There’s another part of the brain that seeps dopamine, specifically just before those peak emotional moments in a song: the caudate nucleus, which is involved in the anticipation of pleasure. Presumably, the anticipatory pleasure comes from familiarity with the song—you have a memory of the song you enjoyed in the past embedded in your brain, and you anticipate the high points that are coming. This pairing of anticipation and pleasure is a potent combination, one that suggests we are biologically-driven to listen to music we like.
But what happens in our brains when we like something we haven’t heard before? To find out, Salimpoor again hooked up people to fMRI machines.
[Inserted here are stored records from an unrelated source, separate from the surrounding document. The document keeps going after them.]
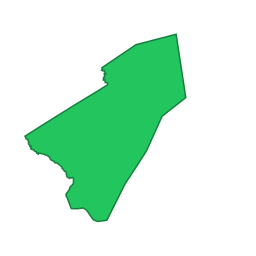 São Gonçalo do Gurguéia, Piauí, Brazil (orthographic projection), rotated 326°
{"feature_id": "56859067B20253198394282", "entity_name": "São Gonçalo do Gurguéia", "entity_type": "district", "adm_level": 2, "iso_a3": "BRA", "parent_name": "Brazil", "parent_adm1": "Piauí", "projection": "orthographic", "projection_center": [-45.45, -10.118], "detail": "fine", "context": "isolated", "style": "filled", "palette": "green", "viewbox_px": 256, "rotation_deg": 326, "n_neighbors": 0, "source": "geoboundaries", "source_scale": "gbopen_adm2", "svg_char_len": 1473}
<svg xmlns="http://www.w3.org/2000/svg" viewBox="0 0 256 256"><g transform="rotate(326 128 128)"><path d="M35.9,163.0L37.6,164.4L39.2,165.4L40.9,166.6L44.9,168.6L46.4,169.6L47.5,172.5L47.7,173.5L47.8,176.9L47.7,178.4L47.9,184.0L48.3,185.2L49.7,187.4L50.7,188.6L54.9,190.6L56.6,191.7L57.8,192.1L59.0,192.6L94.5,172.6L111.4,165.5L117.5,162.9L130.3,157.4L162.7,137.4L170.5,136.7L192.9,135.1L213.9,90.7L220.3,77.2L202.6,70.9L189.7,66.4L181.2,63.4L140.1,63.4L139.9,64.7L138.4,65.2L139.1,66.7L140.4,66.8L139.9,69.4L139.7,70.7L138.7,69.7L137.9,71.4L136.9,72.9L136.1,72.4L134.3,74.4L135.8,75.1L135.2,76.2L134.5,77.6L135.3,78.2L136.3,79.2L135.8,80.0L135.1,80.8L116.0,80.0L97.9,79.1L57.7,77.7L38.0,77.2L38.0,78.6L37.4,79.9L38.0,80.7L38.5,82.0L37.9,83.1L37.9,84.4L37.0,84.8L36.6,86.1L37.0,87.4L36.4,88.5L37.6,89.0L36.6,90.0L35.7,90.9L36.7,92.6L37.8,93.3L37.6,94.9L38.6,96.3L38.3,97.8L39.0,99.4L39.6,98.4L40.7,99.8L41.6,100.4L42.9,101.9L43.7,102.7L44.4,104.1L45.5,105.2L46.2,107.3L46.8,108.4L46.2,109.8L46.4,111.7L47.3,113.0L48.0,114.2L47.9,115.9L48.7,116.7L49.7,117.5L50.0,118.7L50.7,120.4L50.9,121.5L51.1,122.8L51.4,123.8L50.7,124.7L51.4,125.9L51.0,127.0L51.3,128.5L52.1,129.4L51.5,130.9L50.1,134.4L50.9,136.0L51.4,137.1L52.4,136.9L53.2,137.8L54.3,137.9L54.7,139.3L53.4,141.0L52.5,142.2L51.8,143.3L50.7,143.9L48.5,144.2L46.8,144.6L45.8,145.6L44.5,146.4L42.1,147.3L40.1,147.9L39.4,148.7L38.7,149.6L38.6,151.7L35.9,163.0Z" fill="#22c55e" stroke="#15803d" stroke-width="1.5"/></g></svg>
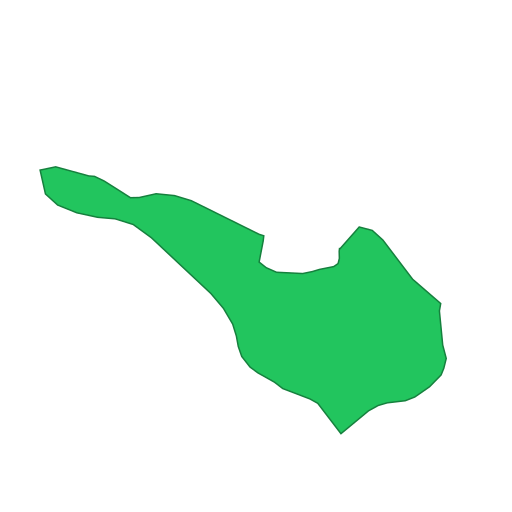 the Region of Siparia, rotated 43°
{"feature_id": "TTO-52", "entity_name": "Siparia", "entity_type": "Region", "adm_level": 1, "iso_a3": "TTO", "parent_name": "Trinidad and Tobago", "parent_adm1": "", "projection": "orthographic", "projection_center": [-61.668, 10.145], "detail": "fine", "context": "isolated", "style": "filled", "palette": "green", "viewbox_px": 512, "rotation_deg": 43, "n_neighbors": 0, "source": "natural_earth", "source_scale": "10m", "svg_char_len": 906}
<svg xmlns="http://www.w3.org/2000/svg" viewBox="0 0 512 512"><g transform="rotate(43 256 256)"><path d="M312.0,193.6L312.5,193.2L311.7,164.4L323.6,158.0L337.9,157.8L386.5,166.2L423.5,164.8L427.6,171.1L453.3,193.8L465.0,201.2L469.9,210.0L472.5,216.8L472.1,233.3L468.3,250.8L463.9,260.0L452.1,273.9L447.3,282.0L443.9,292.4L439.3,328.0L401.6,321.6L392.8,323.8L366.0,334.7L355.5,335.7L337.0,340.2L327.4,341.3L314.1,339.2L304.8,334.3L296.2,327.9L285.4,321.7L267.9,316.5L248.6,314.2L167.0,314.0L144.7,316.7L127.6,324.9L113.8,335.7L95.5,346.6L76.2,354.0L59.7,354.2L39.5,340.4L48.7,327.4L79.1,311.5L83.6,307.9L93.9,304.7L124.4,299.0L130.7,292.9L140.5,278.6L155.2,267.4L170.9,259.7L243.5,238.0L247.9,235.9L251.0,240.1L262.4,258.3L271.4,257.6L282.1,253.9L302.1,237.0L307.8,229.0L311.6,222.5L320.1,210.7L321.2,205.6L318.6,200.9L313.6,195.8L312.0,193.6Z" fill="#22c55e" stroke="#15803d" stroke-width="1.5"/></g></svg>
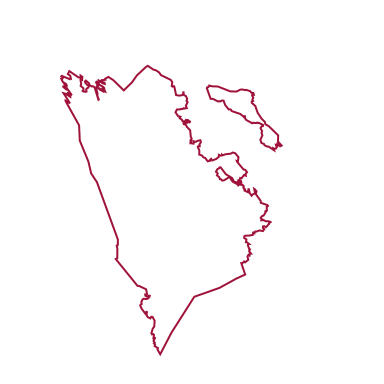 outline of Levanger nor, Nord-Trøndelag, Norway, rotated 75°
{"feature_id": "86288312B82574062898212", "entity_name": "Levanger nor", "entity_type": "district", "adm_level": 2, "iso_a3": "NOR", "parent_name": "Norway", "parent_adm1": "Nord-Trøndelag", "projection": "mercator", "projection_center": [11.15, 63.689], "detail": "fine", "context": "isolated", "style": "outline", "palette": "rose", "viewbox_px": 384, "rotation_deg": 75, "n_neighbors": 0, "source": "geoboundaries", "source_scale": "gbopen_adm2", "svg_char_len": 5978}
<svg xmlns="http://www.w3.org/2000/svg" viewBox="0 0 384 384"><g transform="rotate(75 192 192)"><path d="M245.1,129.5L242.8,125.9L242.2,125.6L242.7,126.2L242.7,126.4L242.5,126.5L242.4,126.6L242.7,126.3L241.0,124.7L240.7,125.1L241.3,124.1L242.2,123.4L241.3,123.8L239.8,126.3L239.4,128.2L237.2,130.6L237.6,131.1L237.3,132.4L235.8,131.8L234.7,132.3L233.5,130.8L233.2,128.8L230.4,125.9L229.7,126.2L228.9,126.0L229.5,126.0L229.4,124.5L225.7,123.7L225.1,122.2L224.1,122.6L220.3,128.3L218.2,128.0L210.6,130.9L208.0,129.5L205.7,130.6L205.1,131.1L209.4,131.3L210.2,134.3L211.0,135.4L208.0,136.5L203.2,136.4L206.6,138.1L204.2,140.9L203.2,140.1L202.8,140.3L203.5,140.9L202.2,140.6L201.1,141.3L199.6,140.5L197.8,141.7L197.5,142.0L198.0,142.3L197.6,143.0L195.6,143.5L197.3,144.8L197.6,145.7L197.2,145.8L196.5,144.4L195.3,143.8L195.3,141.9L194.3,141.9L194.5,142.6L193.9,143.2L194.3,144.2L195.4,144.6L195.2,145.8L195.7,146.7L192.8,149.9L190.4,150.9L190.2,149.8L190.1,150.9L187.6,151.5L187.6,153.2L189.0,158.1L188.8,159.9L187.2,160.7L186.8,161.7L184.9,161.8L182.3,163.6L180.9,162.4L179.2,162.9L178.7,163.4L178.8,163.7L178.8,164.4L178.7,163.7L176.6,161.7L176.2,159.9L175.5,159.2L175.5,158.0L183.6,154.7L188.8,149.7L192.9,148.7L194.3,146.2L194.1,145.0L192.6,144.2L193.1,143.1L190.9,141.8L191.6,140.6L189.1,137.4L190.2,135.8L188.3,135.5L187.1,133.7L184.3,134.9L183.6,136.4L174.5,140.6L173.6,140.7L174.2,139.7L170.5,138.1L165.8,140.2L164.4,142.4L165.0,144.6L164.2,150.1L164.5,152.9L163.9,153.3L164.4,153.4L164.3,154.8L163.1,156.4L164.9,156.9L166.3,159.9L166.8,164.3L164.9,165.0L165.7,166.4L166.5,166.5L166.4,168.9L162.6,170.4L161.4,172.1L159.3,172.9L157.8,175.3L153.9,174.2L149.8,174.7L149.4,174.3L149.8,172.7L148.0,172.5L146.3,170.6L144.2,170.5L144.0,173.3L144.5,175.3L144.3,176.3L142.7,177.6L143.7,177.1L145.7,178.0L144.5,180.7L144.6,180.1L143.9,180.1L144.1,180.8L141.7,180.0L142.7,178.2L141.7,179.7L140.2,178.5L138.4,178.9L131.9,177.8L128.0,180.0L124.8,180.7L124.4,181.0L124.8,181.6L124.6,182.2L123.4,182.5L122.0,181.3L123.6,179.4L123.3,178.8L123.7,178.4L122.8,177.8L124.1,176.3L123.5,175.7L121.3,177.5L121.1,178.5L121.6,178.9L120.9,179.3L122.0,180.7L121.1,182.8L119.5,183.1L117.5,184.8L117.1,184.6L117.5,184.5L117.9,184.1L117.0,184.5L116.3,183.8L115.2,185.8L110.7,187.3L108.4,185.2L109.2,181.5L108.9,181.0L109.4,179.5L108.9,178.3L109.5,177.5L109.6,175.3L107.1,175.6L104.1,173.0L102.5,173.7L100.7,172.5L97.7,173.1L96.2,174.8L92.6,174.2L95.4,175.4L95.9,176.7L95.6,179.5L94.2,182.3L85.7,181.8L85.0,182.1L85.3,183.4L84.5,184.2L80.8,182.6L78.2,183.5L71.0,191.8L68.0,192.8L64.8,195.7L63.9,197.5L58.7,202.0L59.2,203.9L65.2,215.2L70.5,221.5L76.2,231.6L63.5,239.1L59.2,243.0L60.1,246.5L61.2,246.6L60.6,250.2L60.8,250.8L62.8,249.8L63.7,248.2L65.0,248.3L63.8,250.3L60.2,253.2L61.8,253.5L61.2,254.4L62.1,254.4L61.5,255.2L62.4,255.2L60.5,256.6L65.3,255.2L64.2,254.0L67.6,250.4L69.1,249.9L69.7,250.7L68.2,252.6L70.7,250.1L72.5,249.9L72.0,250.5L72.3,251.1L72.2,251.6L69.4,253.6L70.2,253.6L70.0,253.9L65.8,256.8L67.3,257.7L72.5,257.8L74.5,258.5L78.5,258.1L78.7,258.5L65.5,259.0L64.2,260.4L64.2,261.4L63.1,262.3L62.7,263.5L60.4,263.3L56.9,265.7L57.6,266.9L59.5,266.6L63.2,264.3L64.3,265.0L64.8,266.8L65.6,267.7L67.7,267.9L67.8,268.6L67.1,270.3L65.8,272.2L66.1,270.7L63.8,270.0L60.6,272.1L59.1,271.1L54.7,270.7L54.0,270.2L55.2,269.1L52.4,268.1L50.7,269.5L52.8,270.0L51.8,272.1L43.5,279.2L46.0,281.4L48.2,279.5L51.1,279.7L50.7,280.2L51.4,280.8L46.1,287.8L46.5,288.3L48.2,287.0L49.4,288.3L49.1,288.9L52.2,288.3L55.2,285.6L56.1,285.5L54.7,287.3L60.7,285.6L58.0,287.1L56.9,288.3L56.7,289.0L57.0,289.2L60.5,286.8L61.2,285.3L67.4,283.0L63.6,287.1L67.6,284.6L68.6,284.9L64.3,288.8L63.3,290.5L74.8,286.9L71.0,290.5L71.4,290.6L98.4,283.8L113.3,287.1L135.8,284.2L148.0,284.6L157.8,281.3L218.7,275.9L224.0,277.4L224.3,278.6L227.2,278.7L236.6,281.3L237.0,283.0L268.6,268.9L269.0,267.5L274.1,261.5L279.2,261.9L279.7,262.7L279.0,263.7L280.0,263.9L281.2,262.9L281.5,261.4L281.0,260.4L281.3,259.7L282.5,260.4L283.6,262.5L283.5,264.1L282.6,266.3L282.9,267.5L285.1,269.4L287.1,269.6L287.6,271.0L288.4,271.4L291.9,270.8L297.8,268.4L297.8,267.5L296.5,267.8L295.9,267.2L296.3,266.6L299.0,267.8L301.3,267.2L303.3,265.0L302.0,263.6L302.4,262.5L306.7,261.4L312.2,263.3L313.8,265.3L318.0,267.8L319.2,267.4L319.2,266.2L320.2,265.7L323.5,267.2L324.0,266.4L322.8,266.0L323.5,265.5L325.9,267.7L327.9,267.0L328.4,267.9L329.7,267.1L331.1,268.0L334.0,265.3L335.2,266.1L340.5,264.7L322.5,248.2L293.8,216.9L291.7,190.2L287.1,171.5L285.5,162.0L273.5,162.8L273.8,161.7L272.6,159.7L273.7,158.9L272.1,155.2L268.6,155.1L267.3,153.7L268.3,152.9L266.6,152.1L266.8,150.9L264.0,152.2L262.5,150.9L262.2,151.5L257.8,151.8L256.6,151.1L256.8,150.5L254.3,152.3L254.3,152.8L251.8,151.7L249.9,153.5L248.4,153.0L248.0,151.8L248.9,147.9L249.2,144.4L247.5,143.7L248.0,142.7L247.0,142.7L247.3,141.7L246.5,140.9L246.9,139.9L246.6,136.7L248.1,133.6L246.5,131.7L245.2,132.8L243.7,132.4L243.6,131.3L245.1,129.5ZM170.3,93.4L165.6,95.9L159.6,94.1L148.3,100.8L145.5,103.6L143.1,103.5L139.3,105.8L132.3,108.1L125.3,108.6L121.3,111.2L120.1,110.9L119.9,109.4L118.3,109.7L116.8,108.4L114.1,109.0L113.4,108.2L114.0,107.1L112.2,107.1L111.6,108.9L109.7,109.7L107.3,113.3L107.4,114.3L106.2,116.4L105.6,118.7L106.5,122.9L104.7,129.0L96.8,139.7L95.2,145.0L93.7,147.7L94.4,147.9L94.4,148.9L94.9,149.3L94.9,150.3L95.5,150.8L106.8,149.9L107.3,147.9L111.3,143.4L111.3,142.2L111.8,141.6L111.4,139.3L111.9,137.9L116.7,137.4L121.8,135.1L121.9,134.1L122.6,133.1L124.1,132.7L129.1,125.2L131.9,123.1L132.5,121.3L133.3,121.4L133.0,122.4L136.5,120.9L141.1,116.2L141.3,115.5L140.9,115.1L142.1,112.1L141.8,111.2L142.5,110.3L142.3,109.8L145.5,106.1L146.6,106.3L146.6,107.6L148.0,109.3L151.3,108.5L152.7,109.5L155.6,109.4L159.2,112.4L162.5,112.3L164.3,110.0L165.7,109.8L167.6,107.6L167.9,106.3L172.9,101.9L170.9,102.0L171.6,101.2L171.8,99.7L170.7,98.8L171.5,98.5L168.5,98.7L168.9,98.2L168.1,98.3L168.2,97.3L167.7,97.1L170.7,95.1L170.3,93.4Z" fill="none" stroke="#9f1239" stroke-width="2"/></g></svg>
But this time she had participants listen to unfamiliar songs, and she gave them some money, instructing them to spend it on any music they liked.
When analyzing the brain scans of the participants, she foundthat when they enjoyed a new song enough to buy it, dopamine was again released in the nucleus accumbens. But, she also found increased interaction between the nucleus accumbens and higher, cortical structures of the brain involved in pattern recognition, musical memory, and emotional processing.
This finding suggested to her that when people listen to unfamiliar music, their brains process the sounds through memory circuits, searching for recognizable patterns to help them make predictions about where the song is heading. If music is too foreign-sounding, it will be hard to anticipate the song’s structure, and people won’t like it—meaning, no dopamine hit. But, if the music has some recognizable features—maybe a familiar beat or melodic structure—people will more likely be able to anticipate the song’s emotional peaks and enjoy it more. The dopamine hit comes from having their predictions confirmed—or violated slightly, in intriguing ways.
“It’s kind of like a roller coaster ride,” she says, “where you know what’s going to happen, but you can still be pleasantly surprised and enjoy it.”
Salimpoor believes this combination of anticipation and intense emotional release may explain why people love music so much, yet have such diverse tastes in music—one’s taste in music is dependent on the variety of musical sounds and patterns heard and stored in the brain over the course of a lifetime. It’s why pop songs are, well, popular—their melodic structures and rhythms are fairly predictable, even when the song is unfamiliar—and why jazz, with its complicated melodies and rhythms, is more an acquired taste. On the other hand, people tend to tire of pop music more readily than they do of jazz, for the same reason—it can become too predictable.
Her findings also explain why people can hear the same song over and over again and still enjoy it. The emotional hit off of a familiar piece of music can be so intense, in fact, that it’s easily re-stimulated even years later.
“If I asked you to tell me a memory from high school, you would be able to tell me a memory,” says Salimpoor. “But, if you listened to a piece of music from high school, you would actually feel the emotions.”